Abstracts



Fiona Bannon
People Dancing: Artistic Citizen in Practice.
Through experience moving together and alone, we can come to recognise meanings through encounters with our individuality and the cultivation of our dialogic engagements.  In acknowledging dancing, creating and performing as sites of discourse, we engage in a critical practice of artistic citizenship. It is here, together, in the flexing of our articulate matter that we create opportunities to comprehend the values inherent in our interconnectedness. It is in our ability to function as a fusion of intellect, sensation and emotion that we have opportunities to engage with the realms of future possibilities. In framing experiences of dancing as active artistic citizenship, I align ethics and aesthetics, with our collaborative and creative propensities, as integral features in the shaping of our relations. Here, I ask us to consider; What is the significance of dance as a C21st discipline with respect to the competencies it fosters for artistic citizenship, immersed as we are in times of significant social challenges?


Adesola Akinleye
Emplacing attempts at claiming our values.
This film explores emplaced methodologies for communication in order to make three provocations about dance technique and performance training in Western 21st Century settings. I look at three areas, Learning, Assessment and Feedback, in terms of goals and expectations. The film develops on from ideas and conversations I had during the May 16th 2018 Roundtable.

Jamieson Dryburgh
Dancing with each other: A pedagogical exploration of collective effort among peers in the dance technique class.
Enabling ‘individuals to find communion with others’ while developing their independence as a learner is central to the empowering strategies of feminist pedagogies (Shrewsbury 1987, 9). Through her articulation of engaged pedagogy, bell hooks (1994) highlights the imperative of collective effort in the classroom. This may be achieved in through practices that locate the classroom as ‘a democratic setting where everyone feels a responsibility to contribute’ (hooks 1994, 39).  I explore how the dance technique class might be redefined through collective effort. I discuss the strategies employed in my teaching of contemporary dance technique that privilege interdependency and mutual support. I focus on the integration of reciprocal peer feedback and active peer observation as enhancing learning strategies. I open up some of the ways in which peers influence each other and the consequent pedagogical impacts in the studio. Dancing with each other in the dance technique class can be understood as part of an interplay of forces along a meshwork; a journeying along a complex tangle of threads and pathways (Ingold 2011, 92).
Participant accounts from qualitative data enliven the theoretical perspectives of collective effort. Alongside teacher/researcher reflexive exploration, these accounts reveal the nuances of pedagogical experience in the dance technique studio.

Jenna Hubbard
Alternating somatic approaches with set material.

Data entries:
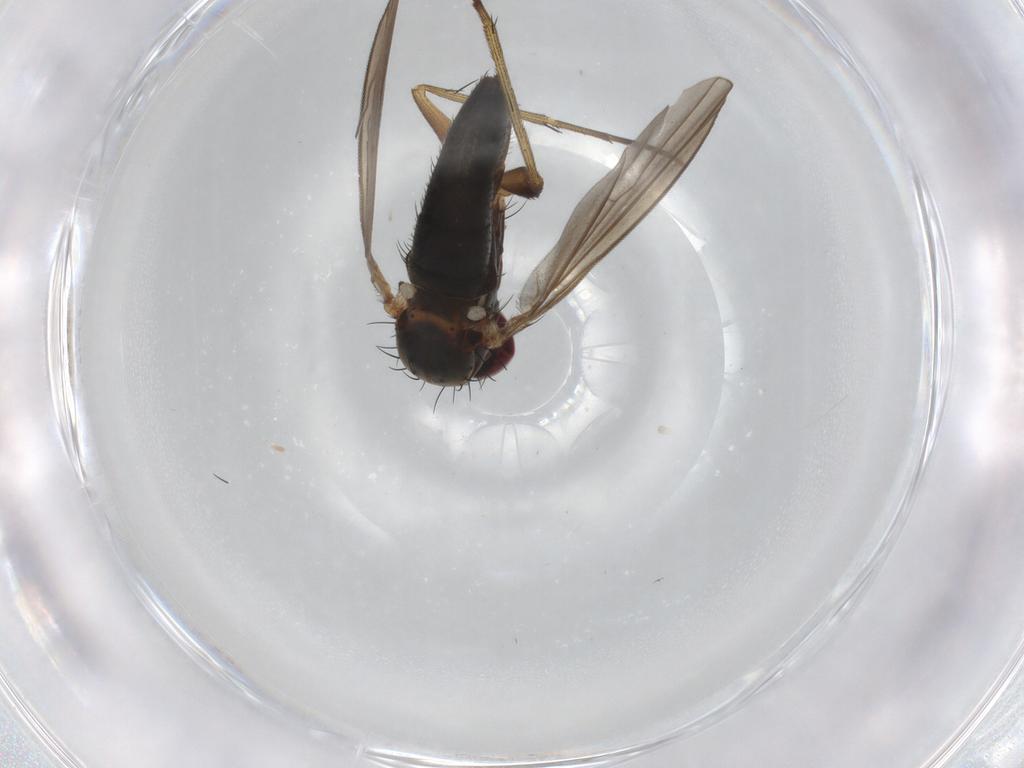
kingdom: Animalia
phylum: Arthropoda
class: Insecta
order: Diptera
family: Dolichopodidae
* * *
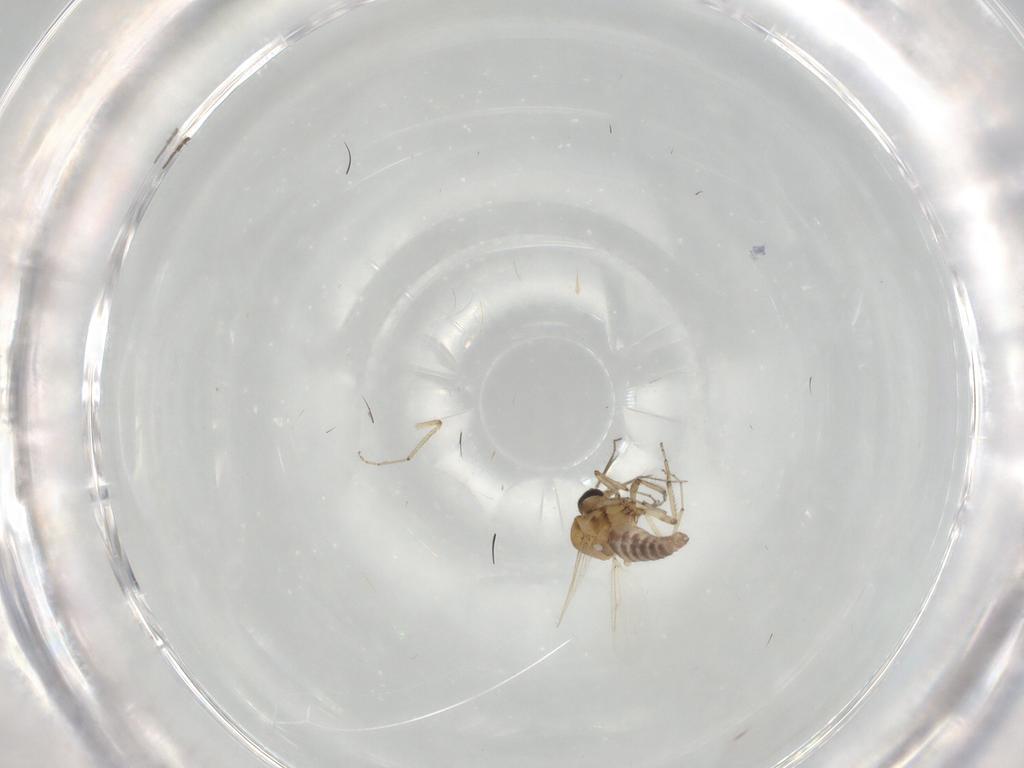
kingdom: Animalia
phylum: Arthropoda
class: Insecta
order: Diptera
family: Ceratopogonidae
...
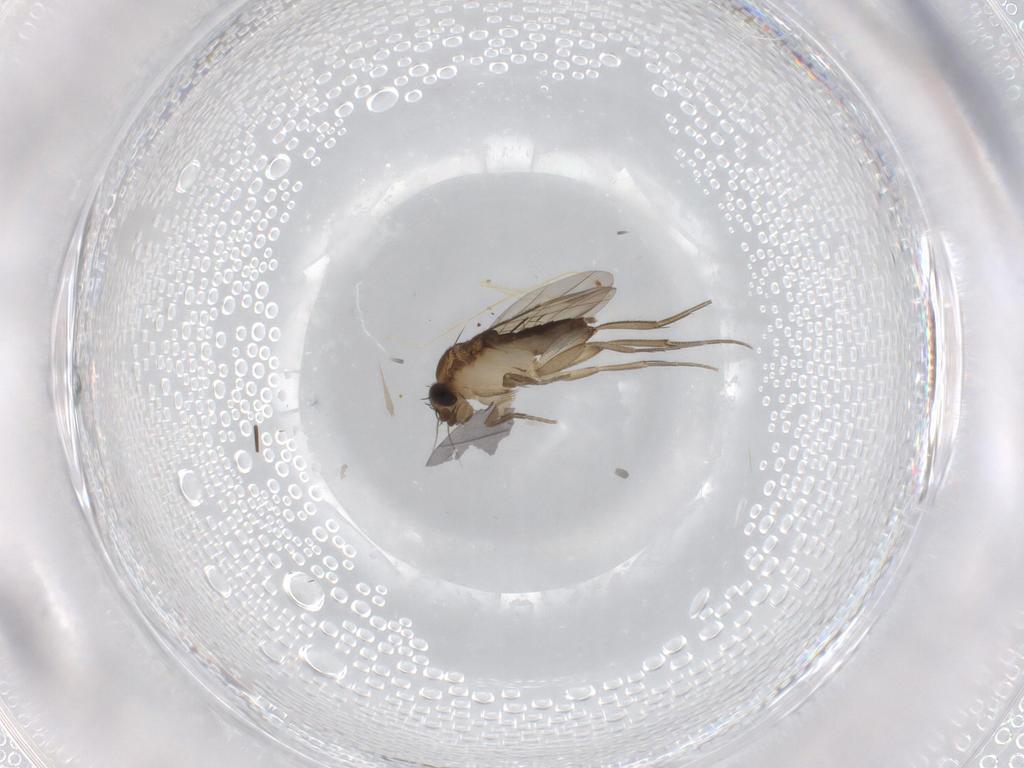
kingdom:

Parts of the exercise:
(a) In the dance abstracts, do these statements agree with the text? Answer yes or no for each, quoting the words that decide it.
(i) Akinleye's film examines three areas: Learning, Assessment and Feedback.
(ii) Akinleye's film builds on a Roundtable held in 2019.
(iii) Bannon frames dancing as passive artistic citizenship.
(b) Answer these questions from the dance abstracts:
(i) Which source is cited for describing dancing together as part of an interplay of forces along a meshwork?
(ii) What kind of dance technique does Dryburgh teach?
(iii) What is the title of Jenna Hubbard's abstract?
(c) In the dance abstracts, what is the text between "Participant accounts from" and "with set material.", inclusive? Print it.
The listing has no connection to the dance abstracts.

Results of the exercise:
(a)
(i) Yes: "I look at three areas, Learning, Assessment and Feedback"
(ii) No: "during the May 16th 2018 Roundtable"
(iii) No: "In framing experiences of dancing as active artistic citizenship"

(b)
(i) Ingold 2011, 92
(ii) Contemporary dance technique
(iii) Alternating somatic approaches with set material.

(c)
Participant accounts from qualitative data enliven the theoretical perspectives of collective effort. Alongside teacher/researcher reflexive exploration, these accounts reveal the nuances of pedagogical experience in the dance technique studio.

Jenna Hubbard
Alternating somatic approaches with set material.